Write out, from the entries below, exactly the lines that run between the lines holding "Study 2. Qualitative Process Evaluation" and "Intervention Facilitated Patients’", inclusive, and stop there.
[[ TASK DATA, beginning ]]
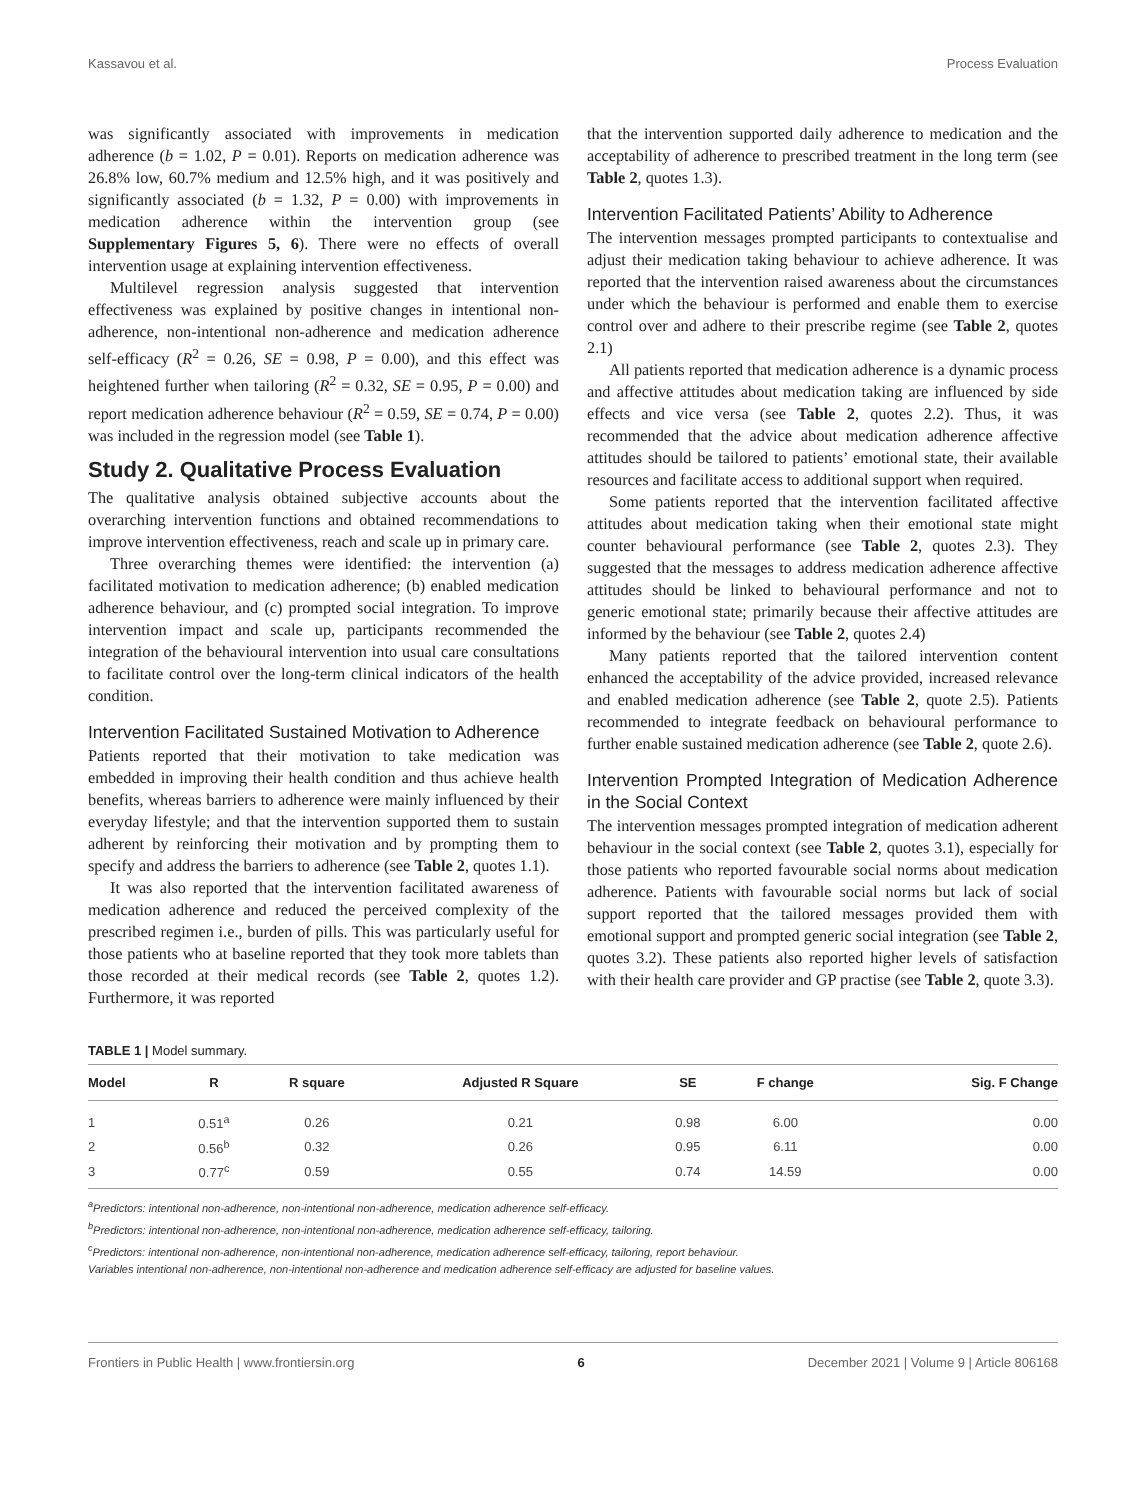Kassavou et al. Process Evaluation
was significantly associated with improvements in medication adherence (b = 1.02, P = 0.01). Reports on medication adherence was 26.8% low, 60.7% medium and 12.5% high, and it was positively and significantly associated (b = 1.32, P = 0.00) with improvements in medication adherence within the intervention group (see Supplementary Figures 5, 6). There were no effects of overall intervention usage at explaining intervention effectiveness.
Multilevel regression analysis suggested that intervention effectiveness was explained by positive changes in intentional non-adherence, non-intentional non-adherence and medication adherence self-efficacy (R<sup>2</sup> = 0.26, SE = 0.98, P = 0.00), and this effect was heightened further when tailoring (R<sup>2</sup> = 0.32, SE = 0.95, P = 0.00) and report medication adherence behaviour (R<sup>2</sup> = 0.59, SE = 0.74, P = 0.00) was included in the regression model (see Table 1).
Study 2. Qualitative Process Evaluation
The qualitative analysis obtained subjective accounts about the overarching intervention functions and obtained recommendations to improve intervention effectiveness, reach and scale up in primary care.
Three overarching themes were identified: the intervention (a) facilitated motivation to medication adherence; (b) enabled medication adherence behaviour, and (c) prompted social integration. To improve intervention impact and scale up, participants recommended the integration of the behavioural intervention into usual care consultations to facilitate control over the long-term clinical indicators of the health condition.
Intervention Facilitated Sustained Motivation to Adherence
Patients reported that their motivation to take medication was embedded in improving their health condition and thus achieve health benefits, whereas barriers to adherence were mainly influenced by their everyday lifestyle; and that the intervention supported them to sustain adherent by reinforcing their motivation and by prompting them to specify and address the barriers to adherence (see Table 2, quotes 1.1).
It was also reported that the intervention facilitated awareness of medication adherence and reduced the perceived complexity of the prescribed regimen i.e., burden of pills. This was particularly useful for those patients who at baseline reported that they took more tablets than those recorded at their medical records (see Table 2, quotes 1.2). Furthermore, it was reported
that the intervention supported daily adherence to medication and the acceptability of adherence to prescribed treatment in the long term (see Table 2, quotes 1.3).
Intervention Facilitated Patients’ Ability to Adherence
The intervention messages prompted participants to contextualise and adjust their medication taking behaviour to achieve adherence. It was reported that the intervention raised awareness about the circumstances under which the behaviour is performed and enable them to exercise control over and adhere to their prescribe regime (see Table 2, quotes 2.1)
All patients reported that medication adherence is a dynamic process and affective attitudes about medication taking are influenced by side effects and vice versa (see Table 2, quotes 2.2). Thus, it was recommended that the advice about medication adherence affective attitudes should be tailored to patients’ emotional state, their available resources and facilitate access to additional support when required.
Some patients reported that the intervention facilitated affective attitudes about medication taking when their emotional state might counter behavioural performance (see Table 2, quotes 2.3). They suggested that the messages to address medication adherence affective attitudes should be linked to behavioural performance and not to generic emotional state; primarily because their affective attitudes are informed by the behaviour (see Table 2, quotes 2.4)
Many patients reported that the tailored intervention content enhanced the acceptability of the advice provided, increased relevance and enabled medication adherence (see Table 2, quote 2.5). Patients recommended to integrate feedback on behavioural performance to further enable sustained medication adherence (see Table 2, quote 2.6).
Intervention Prompted Integration of Medication Adherence in the Social Context
The intervention messages prompted integration of medication adherent behaviour in the social context (see Table 2, quotes 3.1), especially for those patients who reported favourable social norms about medication adherence. Patients with favourable social norms but lack of social support reported that the tailored messages provided them with emotional support and prompted generic social integration (see Table 2, quotes 3.2). These patients also reported higher levels of satisfaction with their health care provider and GP practise (see Table 2, quote 3.3).
TABLE 1 | Model summary.
| Model | R | R square | Adjusted R Square | SE | F change | Sig. F Change |
| --- | --- | --- | --- | --- | --- | --- |
| 1 | 0.51<sup>a</sup> | 0.26 | 0.21 | 0.98 | 6.00 | 0.00 |
| 2 | 0.56<sup>b</sup> | 0.32 | 0.26 | 0.95 | 6.11 | 0.00 |
| 3 | 0.77<sup>c</sup> | 0.59 | 0.55 | 0.74 | 14.59 | 0.00 |
<sup>a</sup> Predictors: intentional non-adherence, non-intentional non-adherence, medication adherence self-efficacy.
<sup>b</sup> Predictors: intentional non-adherence, non-intentional non-adherence, medication adherence self-efficacy, tailoring.
<sup>c</sup> Predictors: intentional non-adherence, non-intentional non-adherence, medication adherence self-efficacy, tailoring, report behaviour.
Variables intentional non-adherence, non-intentional non-adherence and medication adherence self-efficacy are adjusted for baseline values.
Frontiers in Public Health | www.frontiersin.org 6 December 2021 | Volume 9 | Article 806168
[[ TASK DATA, end ]]
RESPONSE TO THIS TASK:
Study 2. Qualitative Process Evaluation
The qualitative analysis obtained subjective accounts about the overarching intervention functions and obtained recommendations to improve intervention effectiveness, reach and scale up in primary care.
Three overarching themes were identified: the intervention (a) facilitated motivation to medication adherence; (b) enabled medication adherence behaviour, and (c) prompted social integration. To improve intervention impact and scale up, participants recommended the integration of the behavioural intervention into usual care consultations to facilitate control over the long-term clinical indicators of the health condition.
Intervention Facilitated Sustained Motivation to Adherence
Patients reported that their motivation to take medication was embedded in improving their health condition and thus achieve health benefits, whereas barriers to adherence were mainly influenced by their everyday lifestyle; and that the intervention supported them to sustain adherent by reinforcing their motivation and by prompting them to specify and address the barriers to adherence (see Table 2, quotes 1.1).
It was also reported that the intervention facilitated awareness of medication adherence and reduced the perceived complexity of the prescribed regimen i.e., burden of pills. This was particularly useful for those patients who at baseline reported that they took more tablets than those recorded at their medical records (see Table 2, quotes 1.2). Furthermore, it was reported
that the intervention supported daily adherence to medication and the acceptability of adherence to prescribed treatment in the long term (see Table 2, quotes 1.3).
Intervention Facilitated Patients’ Ability to Adherence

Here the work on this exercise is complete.